→ **Exercise task 1**: Copy the records from the line containing "pose: elev=218.9 azim=246.9" through the line containing "Dot at: (231, 293)", reproducing each line character for character.

→ **Extract**:

How to resolve broken pipe issue in Hive streaming with Python?

Question

I am facing Broken pipe issue in Hive while streaming larger number of rows (33000) into python from a single table. Same script works fine till 7656 number of rows.

    0: jdbc:hive2://xxx.xx.xxx.xxxx:10000> insert overwrite table test.transform_inner_temp select * from test.transform_inner_temp_view2 limit 7656;
INFO  : Table test.transform_inner_temp stats: [numFiles=1, numRows=7656, totalSize=4447368, rawDataSize=4439712]
No rows affected (19.867 seconds)

0: jdbc:hive2://xxx.xx.xxx.xxxx:10000> insert overwrite table test.transform_inner_temp select * from test.transform_inner_temp_view2;
INFO  : Status: Running (Executing on YARN cluster with App id application_xxxxxxxxxxxxx_xxxxx)

Caused by: org.apache.hadoop.hive.ql.metadata.HiveException: [Error 20001]: An error occurred while reading or writing to your custom script. It may have crashed with an error.
        at org.apache.hadoop.hive.ql.exec.ScriptOperator.process(ScriptOperator.java:456)
        at org.apache.hadoop.hive.ql.exec.Operator.forward(Operator.java:838)
        at org.apache.hadoop.hive.ql.exec.SelectOperator.process(SelectOperator.java:88)
        at org.apache.hadoop.hive.ql.exec.Operator.forward(Operator.java:838)
        at org.apache.hadoop.hive.ql.exec.TableScanOperator.process(TableScanOperator.java:133)
        at org.apache.hadoop.hive.ql.exec.MapOperator$MapOpCtx.forward(MapOperator.java:170)
        at org.apache.hadoop.hive.ql.exec.MapOperator.process(MapOperator.java:555)
        ... 18 more
Caused by: java.io.IOException: Broken pipe
        at java.io.FileOutputStream.writeBytes(Native Method)
        at java.io.FileOutputStream.write(FileOutputStream.java:345)
        at java.io.BufferedOutputStream.flushBuffer(BufferedOutputStream.java:82)
        at java.io.BufferedOutputStream.write(BufferedOutputStream.java:126)
        at java.io.BufferedOutputStream.flushBuffer(BufferedOutputStream.java:82)
        at java.io.BufferedOutputStream.write(BufferedOutputStream.java:126)
        at java.io.DataOutputStream.write(DataOutputStream.java:107)

→ **Extracted entries**:
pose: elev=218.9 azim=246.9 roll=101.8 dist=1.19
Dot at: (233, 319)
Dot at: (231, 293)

--

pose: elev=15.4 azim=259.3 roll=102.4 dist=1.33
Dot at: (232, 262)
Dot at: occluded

→ **Exercise task 2**:
Answer these questions from the Hive streaming question, one answer per line:
(a) Up to how many rows does the same script work fine?
(b) How many seconds did the 7656-row insert take?
(c) What error number does the HiveException report?

→ **Complete response 1**:
pose: elev=218.9 azim=246.9 roll=101.8 dist=1.19
Dot at: (233, 319)
Dot at: (231, 293)

→ **Complete response 2**:
(a) 7656 rows
(b) 19.867 seconds
(c) 20001